Wali Faqih Zaman Ayatullah Uzma Imam Sayid Ali Khamenei , Rabu (21/3) sore, dalam pidatonya di perkumpulan akbar peziarah dan tetangga Haram Suci Imam Ali Ridha as di Beranda Imam Khumaini mengatakan:

“Salah satu penghalang utama –perkembangan ekonomi negara- adalah cacat-cacat asasi dalam gaya hidup kita. Ini bukan hal yang berhubungan dengan pejabat pemerintah.

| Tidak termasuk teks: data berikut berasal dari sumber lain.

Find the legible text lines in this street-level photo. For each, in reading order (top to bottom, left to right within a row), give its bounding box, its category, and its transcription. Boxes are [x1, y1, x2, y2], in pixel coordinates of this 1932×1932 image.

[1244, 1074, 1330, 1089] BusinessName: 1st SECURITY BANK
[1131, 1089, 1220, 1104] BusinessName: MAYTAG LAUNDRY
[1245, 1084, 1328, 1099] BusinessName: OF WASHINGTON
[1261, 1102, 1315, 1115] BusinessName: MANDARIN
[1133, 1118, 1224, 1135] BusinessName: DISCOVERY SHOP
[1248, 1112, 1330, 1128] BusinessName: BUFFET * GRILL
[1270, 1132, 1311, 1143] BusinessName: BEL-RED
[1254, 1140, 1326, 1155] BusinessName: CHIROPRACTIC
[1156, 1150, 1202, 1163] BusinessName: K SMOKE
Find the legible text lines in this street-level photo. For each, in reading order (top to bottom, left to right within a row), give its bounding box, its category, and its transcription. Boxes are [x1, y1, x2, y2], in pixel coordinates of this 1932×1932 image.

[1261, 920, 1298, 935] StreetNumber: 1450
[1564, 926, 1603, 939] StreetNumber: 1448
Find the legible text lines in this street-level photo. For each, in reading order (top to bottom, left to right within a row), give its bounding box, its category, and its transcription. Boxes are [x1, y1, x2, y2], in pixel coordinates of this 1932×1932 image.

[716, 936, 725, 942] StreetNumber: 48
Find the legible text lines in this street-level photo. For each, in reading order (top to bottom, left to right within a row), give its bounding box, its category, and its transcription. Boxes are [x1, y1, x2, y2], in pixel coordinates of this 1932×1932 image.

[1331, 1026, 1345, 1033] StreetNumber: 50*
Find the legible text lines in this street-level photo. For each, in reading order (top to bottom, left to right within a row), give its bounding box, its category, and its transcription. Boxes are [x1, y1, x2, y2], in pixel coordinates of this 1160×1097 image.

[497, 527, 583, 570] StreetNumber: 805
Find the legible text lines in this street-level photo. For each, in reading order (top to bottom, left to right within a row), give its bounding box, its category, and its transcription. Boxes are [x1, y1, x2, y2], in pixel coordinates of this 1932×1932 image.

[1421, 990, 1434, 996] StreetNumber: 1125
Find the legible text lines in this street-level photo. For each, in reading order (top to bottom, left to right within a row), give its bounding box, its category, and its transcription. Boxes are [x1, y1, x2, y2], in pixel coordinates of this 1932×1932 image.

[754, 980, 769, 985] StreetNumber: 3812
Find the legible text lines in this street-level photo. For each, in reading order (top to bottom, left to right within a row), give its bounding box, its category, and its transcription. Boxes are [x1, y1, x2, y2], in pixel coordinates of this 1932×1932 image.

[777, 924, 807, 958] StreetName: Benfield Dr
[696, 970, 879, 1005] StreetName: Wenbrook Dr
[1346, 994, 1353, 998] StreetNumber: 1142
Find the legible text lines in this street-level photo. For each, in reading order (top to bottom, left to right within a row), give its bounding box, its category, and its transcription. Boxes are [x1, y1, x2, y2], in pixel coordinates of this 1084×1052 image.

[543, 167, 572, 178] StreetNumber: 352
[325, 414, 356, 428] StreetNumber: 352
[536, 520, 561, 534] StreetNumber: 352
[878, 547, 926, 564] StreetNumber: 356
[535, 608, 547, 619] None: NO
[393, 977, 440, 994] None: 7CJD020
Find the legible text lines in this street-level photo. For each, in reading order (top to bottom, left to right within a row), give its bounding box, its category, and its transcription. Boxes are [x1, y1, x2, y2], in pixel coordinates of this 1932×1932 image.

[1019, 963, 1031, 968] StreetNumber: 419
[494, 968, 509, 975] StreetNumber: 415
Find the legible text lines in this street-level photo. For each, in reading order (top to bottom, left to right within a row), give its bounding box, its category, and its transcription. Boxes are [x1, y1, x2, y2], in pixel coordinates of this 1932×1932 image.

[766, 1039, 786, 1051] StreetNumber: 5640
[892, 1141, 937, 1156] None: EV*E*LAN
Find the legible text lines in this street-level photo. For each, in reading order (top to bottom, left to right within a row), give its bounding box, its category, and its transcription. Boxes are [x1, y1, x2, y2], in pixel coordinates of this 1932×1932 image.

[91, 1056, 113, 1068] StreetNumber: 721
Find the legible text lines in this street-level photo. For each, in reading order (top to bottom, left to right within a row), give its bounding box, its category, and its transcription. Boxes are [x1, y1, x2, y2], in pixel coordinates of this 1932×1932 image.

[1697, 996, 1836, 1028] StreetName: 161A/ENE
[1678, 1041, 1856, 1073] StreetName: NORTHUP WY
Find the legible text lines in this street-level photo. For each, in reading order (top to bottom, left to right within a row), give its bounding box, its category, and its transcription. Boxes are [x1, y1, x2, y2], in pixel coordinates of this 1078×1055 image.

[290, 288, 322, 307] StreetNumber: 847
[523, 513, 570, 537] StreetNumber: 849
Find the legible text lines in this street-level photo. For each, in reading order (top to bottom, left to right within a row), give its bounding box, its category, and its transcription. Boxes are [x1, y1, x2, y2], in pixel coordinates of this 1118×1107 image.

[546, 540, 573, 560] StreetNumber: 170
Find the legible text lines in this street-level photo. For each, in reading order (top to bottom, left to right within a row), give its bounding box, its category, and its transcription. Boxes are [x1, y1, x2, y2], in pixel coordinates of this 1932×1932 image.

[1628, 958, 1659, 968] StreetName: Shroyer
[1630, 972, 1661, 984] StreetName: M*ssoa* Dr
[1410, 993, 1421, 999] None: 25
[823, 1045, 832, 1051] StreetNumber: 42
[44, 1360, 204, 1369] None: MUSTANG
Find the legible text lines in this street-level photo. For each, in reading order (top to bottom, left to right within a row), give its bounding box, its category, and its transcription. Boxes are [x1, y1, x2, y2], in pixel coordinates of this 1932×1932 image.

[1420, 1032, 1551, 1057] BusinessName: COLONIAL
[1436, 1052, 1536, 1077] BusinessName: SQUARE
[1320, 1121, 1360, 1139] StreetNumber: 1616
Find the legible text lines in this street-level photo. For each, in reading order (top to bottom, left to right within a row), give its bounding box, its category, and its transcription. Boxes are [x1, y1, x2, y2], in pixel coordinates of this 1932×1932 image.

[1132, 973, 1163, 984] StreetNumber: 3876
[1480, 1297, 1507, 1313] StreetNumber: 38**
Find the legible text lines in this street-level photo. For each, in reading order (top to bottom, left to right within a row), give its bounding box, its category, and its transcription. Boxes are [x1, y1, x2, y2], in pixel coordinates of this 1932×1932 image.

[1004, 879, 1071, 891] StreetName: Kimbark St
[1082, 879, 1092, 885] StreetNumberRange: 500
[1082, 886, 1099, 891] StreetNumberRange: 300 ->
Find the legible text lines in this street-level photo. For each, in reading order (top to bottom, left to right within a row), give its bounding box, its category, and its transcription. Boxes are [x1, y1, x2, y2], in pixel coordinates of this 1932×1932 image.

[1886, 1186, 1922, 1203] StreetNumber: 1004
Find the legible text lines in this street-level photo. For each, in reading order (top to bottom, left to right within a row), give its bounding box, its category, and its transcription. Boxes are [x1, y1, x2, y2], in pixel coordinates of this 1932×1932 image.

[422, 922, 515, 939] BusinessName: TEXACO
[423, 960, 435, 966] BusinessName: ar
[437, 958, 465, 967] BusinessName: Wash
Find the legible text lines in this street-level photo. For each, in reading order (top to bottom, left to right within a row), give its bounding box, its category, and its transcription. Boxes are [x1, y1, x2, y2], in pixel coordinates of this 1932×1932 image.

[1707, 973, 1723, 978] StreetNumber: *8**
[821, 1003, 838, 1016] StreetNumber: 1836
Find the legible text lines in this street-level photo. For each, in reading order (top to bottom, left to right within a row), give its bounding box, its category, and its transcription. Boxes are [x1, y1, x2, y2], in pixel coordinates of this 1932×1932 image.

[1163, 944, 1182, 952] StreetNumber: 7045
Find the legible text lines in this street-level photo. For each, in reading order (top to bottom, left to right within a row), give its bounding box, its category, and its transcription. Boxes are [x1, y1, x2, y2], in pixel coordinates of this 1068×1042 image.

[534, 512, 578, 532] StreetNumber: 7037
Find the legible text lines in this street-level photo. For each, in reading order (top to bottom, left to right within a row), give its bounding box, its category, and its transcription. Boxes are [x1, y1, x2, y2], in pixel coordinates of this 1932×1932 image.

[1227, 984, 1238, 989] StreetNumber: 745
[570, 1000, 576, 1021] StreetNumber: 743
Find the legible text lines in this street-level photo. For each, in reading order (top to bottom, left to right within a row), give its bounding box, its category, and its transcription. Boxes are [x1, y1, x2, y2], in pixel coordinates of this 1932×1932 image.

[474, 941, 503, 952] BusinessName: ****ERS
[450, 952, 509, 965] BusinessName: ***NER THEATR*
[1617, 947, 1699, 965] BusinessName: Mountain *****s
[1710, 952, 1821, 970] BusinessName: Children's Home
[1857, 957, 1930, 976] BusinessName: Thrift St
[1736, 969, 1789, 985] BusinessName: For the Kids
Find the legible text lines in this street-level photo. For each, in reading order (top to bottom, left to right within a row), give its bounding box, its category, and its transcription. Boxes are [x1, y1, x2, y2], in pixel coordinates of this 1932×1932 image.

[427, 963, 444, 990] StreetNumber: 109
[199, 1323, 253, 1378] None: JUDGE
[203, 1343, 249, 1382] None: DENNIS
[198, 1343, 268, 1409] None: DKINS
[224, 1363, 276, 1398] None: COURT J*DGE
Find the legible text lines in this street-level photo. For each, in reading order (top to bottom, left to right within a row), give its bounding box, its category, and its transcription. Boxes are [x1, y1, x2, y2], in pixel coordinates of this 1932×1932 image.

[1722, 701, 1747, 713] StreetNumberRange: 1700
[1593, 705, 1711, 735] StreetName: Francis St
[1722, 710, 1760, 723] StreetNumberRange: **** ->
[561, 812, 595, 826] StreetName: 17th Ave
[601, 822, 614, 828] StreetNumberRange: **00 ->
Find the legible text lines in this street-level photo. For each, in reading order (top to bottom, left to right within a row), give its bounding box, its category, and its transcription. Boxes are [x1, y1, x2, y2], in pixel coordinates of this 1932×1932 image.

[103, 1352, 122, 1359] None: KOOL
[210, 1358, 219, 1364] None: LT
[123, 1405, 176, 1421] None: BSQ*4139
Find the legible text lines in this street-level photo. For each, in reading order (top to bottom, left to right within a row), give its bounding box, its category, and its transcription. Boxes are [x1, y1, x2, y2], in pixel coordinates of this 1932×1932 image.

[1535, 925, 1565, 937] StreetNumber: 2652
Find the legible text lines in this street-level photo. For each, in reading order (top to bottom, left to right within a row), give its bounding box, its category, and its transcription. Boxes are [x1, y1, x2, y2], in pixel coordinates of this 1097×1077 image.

Melainkan berhubungan dengan kami dan kalian; setiap orang dari masyarakat.

Kita, dalam gaya hidup, punya berbagai masalah: salah satu dari masalah kita adalah konsumerisme. Salah satu dari masalah kita adalah boros dan berlebihan dalam belanjat. Salahs atu dari masalah kita adalah bermewah-mewahan melampaui batas. Salah satu masalah kita adalah kebangsawanan. Kebangsaawanan, sayangnya, menular dari kelas-kelas atas ke kelas-kelas bawah. Orang dari kelas menengah juga ketika ingin membuat acara undangan, ketika ingin menyelenggarakan acara perkawinan, dia menggelarnya seperti orang-orang bangsawan. Ini cacat. Ini keliru. Ini mencederai negara. Mengkonsumsi berlebihan, keinginan yang berlebihan, makan yang berlebihan, belanja yang berlebihan, adalah cacat-cacat penting kita dalam gaya hidup.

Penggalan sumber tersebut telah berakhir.